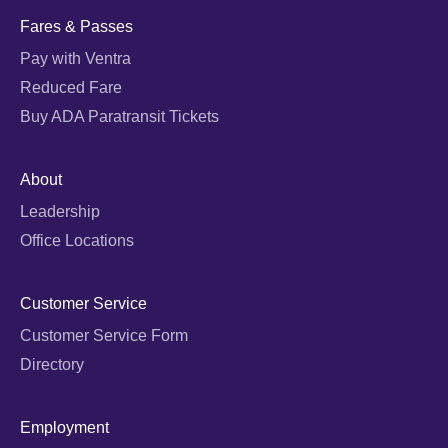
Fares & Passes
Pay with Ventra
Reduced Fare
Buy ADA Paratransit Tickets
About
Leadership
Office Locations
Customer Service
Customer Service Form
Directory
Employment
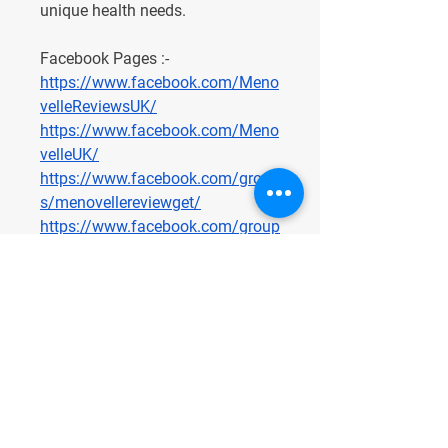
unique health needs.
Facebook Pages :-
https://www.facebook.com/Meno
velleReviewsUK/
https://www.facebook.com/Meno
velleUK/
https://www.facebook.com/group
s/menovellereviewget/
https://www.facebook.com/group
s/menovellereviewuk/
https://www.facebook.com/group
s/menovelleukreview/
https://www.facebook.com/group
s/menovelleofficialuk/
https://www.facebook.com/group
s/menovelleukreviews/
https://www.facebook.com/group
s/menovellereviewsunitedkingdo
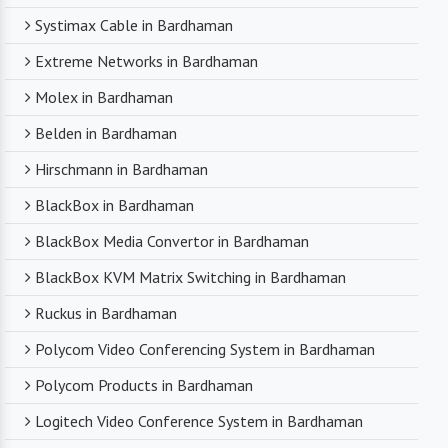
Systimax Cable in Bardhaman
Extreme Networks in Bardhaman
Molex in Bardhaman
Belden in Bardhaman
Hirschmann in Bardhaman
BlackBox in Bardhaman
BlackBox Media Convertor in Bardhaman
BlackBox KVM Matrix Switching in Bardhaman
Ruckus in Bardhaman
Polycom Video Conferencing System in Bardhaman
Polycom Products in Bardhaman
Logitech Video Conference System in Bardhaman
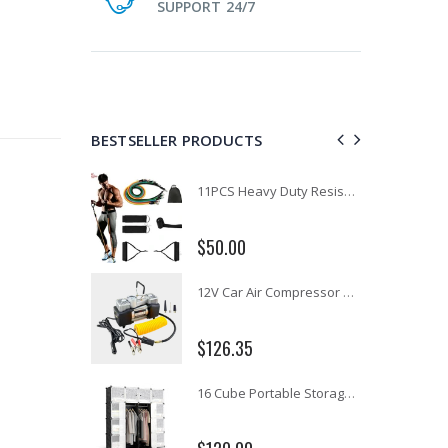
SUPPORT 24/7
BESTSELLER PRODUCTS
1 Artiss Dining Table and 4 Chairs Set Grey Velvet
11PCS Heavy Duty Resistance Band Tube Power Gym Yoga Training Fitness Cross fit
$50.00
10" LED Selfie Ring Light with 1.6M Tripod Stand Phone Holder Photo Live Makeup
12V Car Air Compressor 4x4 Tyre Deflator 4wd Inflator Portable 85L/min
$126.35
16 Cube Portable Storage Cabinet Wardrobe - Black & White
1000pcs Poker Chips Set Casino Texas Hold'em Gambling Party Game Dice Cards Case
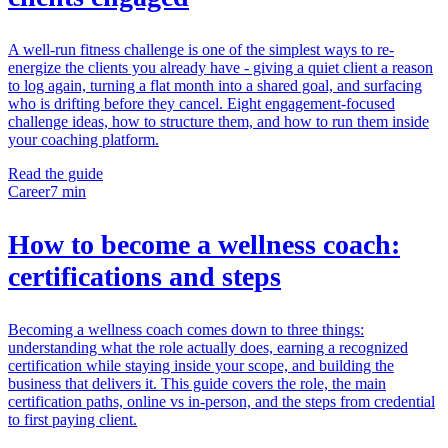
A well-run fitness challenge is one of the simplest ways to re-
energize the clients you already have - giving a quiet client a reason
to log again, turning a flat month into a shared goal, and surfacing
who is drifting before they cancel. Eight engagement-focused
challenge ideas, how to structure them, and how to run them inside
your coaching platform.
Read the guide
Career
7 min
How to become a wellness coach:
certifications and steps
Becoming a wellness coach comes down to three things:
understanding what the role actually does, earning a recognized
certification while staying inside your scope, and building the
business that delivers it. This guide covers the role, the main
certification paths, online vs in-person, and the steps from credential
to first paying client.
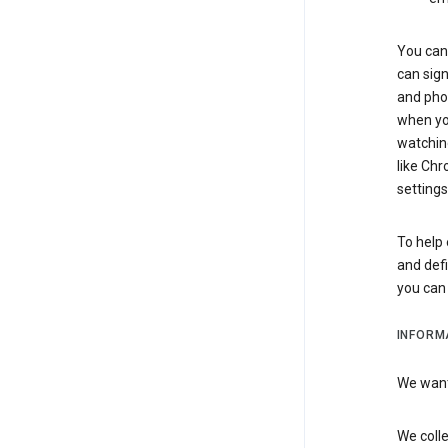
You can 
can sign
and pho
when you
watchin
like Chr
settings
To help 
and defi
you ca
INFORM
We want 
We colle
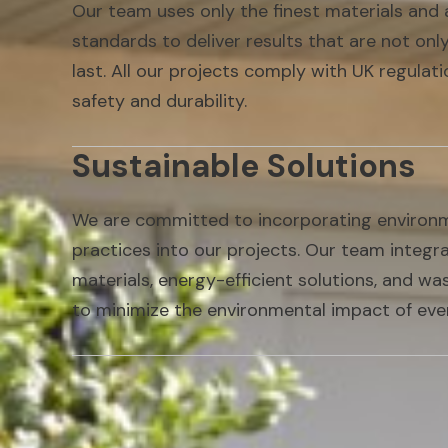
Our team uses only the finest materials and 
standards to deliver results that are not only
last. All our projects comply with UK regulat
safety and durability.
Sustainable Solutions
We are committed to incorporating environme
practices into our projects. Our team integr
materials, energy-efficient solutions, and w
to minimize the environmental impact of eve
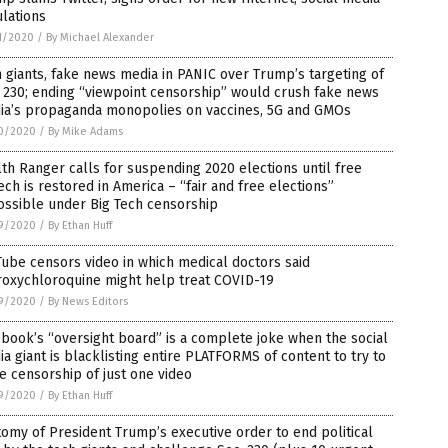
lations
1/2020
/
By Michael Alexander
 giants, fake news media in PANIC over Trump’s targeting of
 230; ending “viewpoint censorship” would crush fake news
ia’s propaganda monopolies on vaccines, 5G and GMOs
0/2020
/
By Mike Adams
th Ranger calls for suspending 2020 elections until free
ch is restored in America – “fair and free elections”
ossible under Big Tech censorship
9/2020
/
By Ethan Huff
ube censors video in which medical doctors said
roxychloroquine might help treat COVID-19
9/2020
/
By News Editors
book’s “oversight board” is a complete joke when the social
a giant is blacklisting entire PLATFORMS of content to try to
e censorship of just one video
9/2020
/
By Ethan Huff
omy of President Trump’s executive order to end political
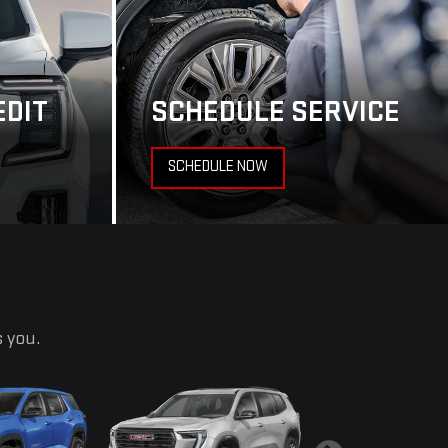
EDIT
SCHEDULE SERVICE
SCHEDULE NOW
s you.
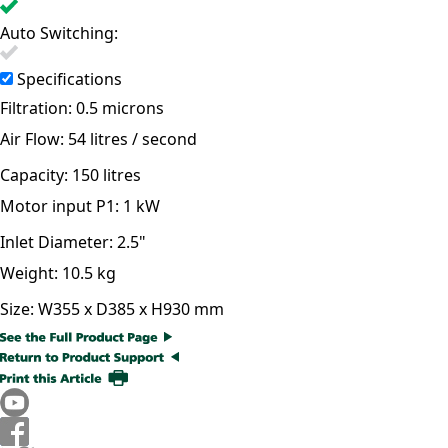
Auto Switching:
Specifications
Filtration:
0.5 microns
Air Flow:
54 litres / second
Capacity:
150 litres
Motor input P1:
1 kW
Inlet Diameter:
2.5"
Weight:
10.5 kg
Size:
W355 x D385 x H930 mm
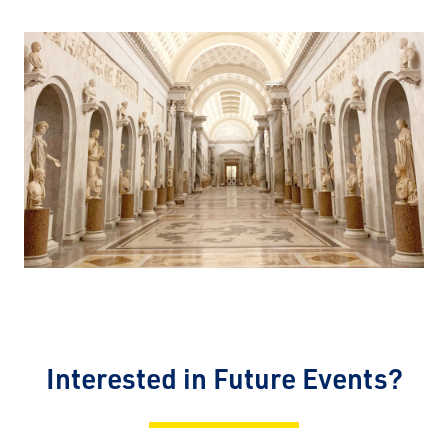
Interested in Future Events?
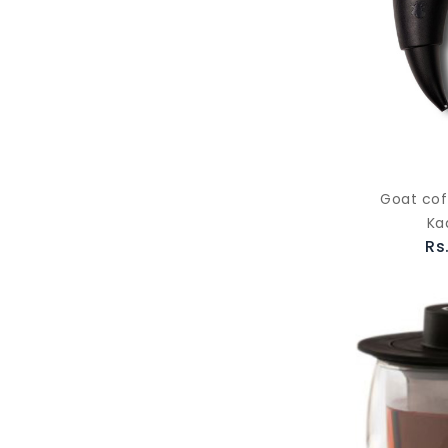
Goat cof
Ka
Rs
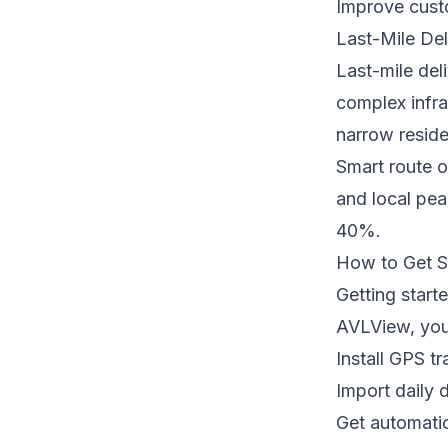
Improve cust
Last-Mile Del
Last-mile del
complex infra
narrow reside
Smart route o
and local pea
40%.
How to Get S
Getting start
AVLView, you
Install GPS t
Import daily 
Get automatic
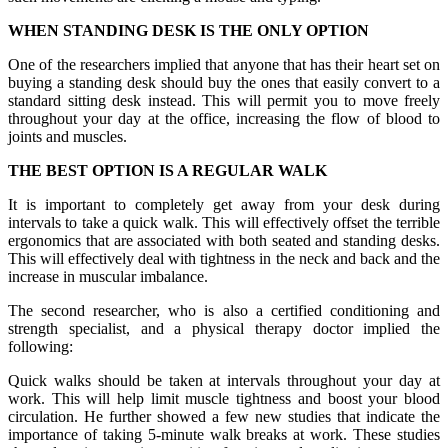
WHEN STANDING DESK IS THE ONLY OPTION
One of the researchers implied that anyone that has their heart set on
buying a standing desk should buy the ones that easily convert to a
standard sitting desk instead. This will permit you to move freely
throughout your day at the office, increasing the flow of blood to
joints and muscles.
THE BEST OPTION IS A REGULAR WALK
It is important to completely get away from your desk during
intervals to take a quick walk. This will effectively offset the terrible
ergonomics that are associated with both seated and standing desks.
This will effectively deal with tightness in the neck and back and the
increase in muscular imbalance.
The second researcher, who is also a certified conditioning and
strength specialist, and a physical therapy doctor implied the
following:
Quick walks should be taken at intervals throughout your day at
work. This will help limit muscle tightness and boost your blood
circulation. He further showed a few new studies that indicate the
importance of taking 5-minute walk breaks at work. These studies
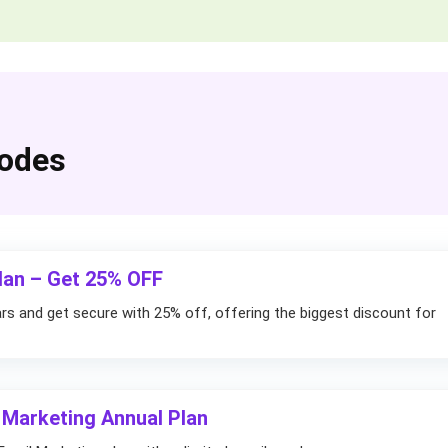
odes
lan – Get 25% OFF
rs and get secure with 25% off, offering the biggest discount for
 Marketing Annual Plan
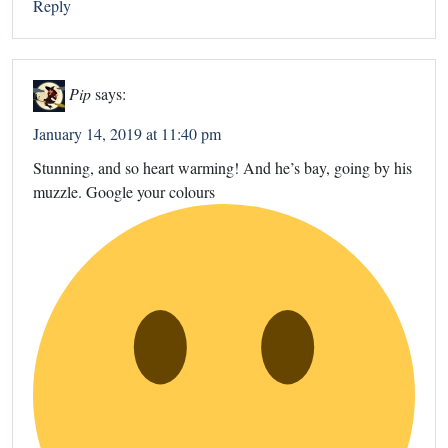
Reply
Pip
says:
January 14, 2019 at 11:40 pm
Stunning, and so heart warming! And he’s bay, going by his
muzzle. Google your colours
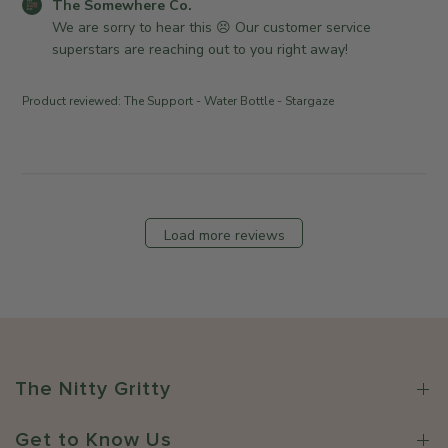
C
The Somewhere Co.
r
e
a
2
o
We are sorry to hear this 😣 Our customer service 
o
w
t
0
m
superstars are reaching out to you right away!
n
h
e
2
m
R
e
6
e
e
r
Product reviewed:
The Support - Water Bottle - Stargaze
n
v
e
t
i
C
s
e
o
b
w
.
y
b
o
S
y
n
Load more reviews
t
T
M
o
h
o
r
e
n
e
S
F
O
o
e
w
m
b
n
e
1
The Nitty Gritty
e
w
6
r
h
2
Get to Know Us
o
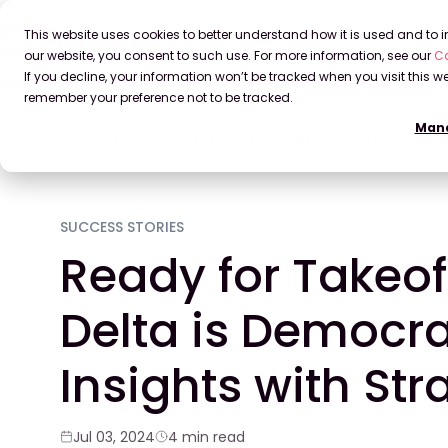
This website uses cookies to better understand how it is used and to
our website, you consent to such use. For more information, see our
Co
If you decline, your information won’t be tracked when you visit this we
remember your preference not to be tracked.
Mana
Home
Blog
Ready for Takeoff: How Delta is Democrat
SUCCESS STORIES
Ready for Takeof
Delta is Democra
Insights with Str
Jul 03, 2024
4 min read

▶ [Request]: Starting at the line that contains "WHEN STANDING DESK IS THE ONLY OPTION" and ending after the line that contains "THE BEST OPTION IS A REGULAR WALK", write out those lines of the material word for word.

▶ [Reply]:
WHEN STANDING DESK IS THE ONLY OPTION
One of the researchers implied that anyone that has their heart set on
buying a standing desk should buy the ones that easily convert to a
standard sitting desk instead. This will permit you to move freely
throughout your day at the office, increasing the flow of blood to
joints and muscles.
THE BEST OPTION IS A REGULAR WALK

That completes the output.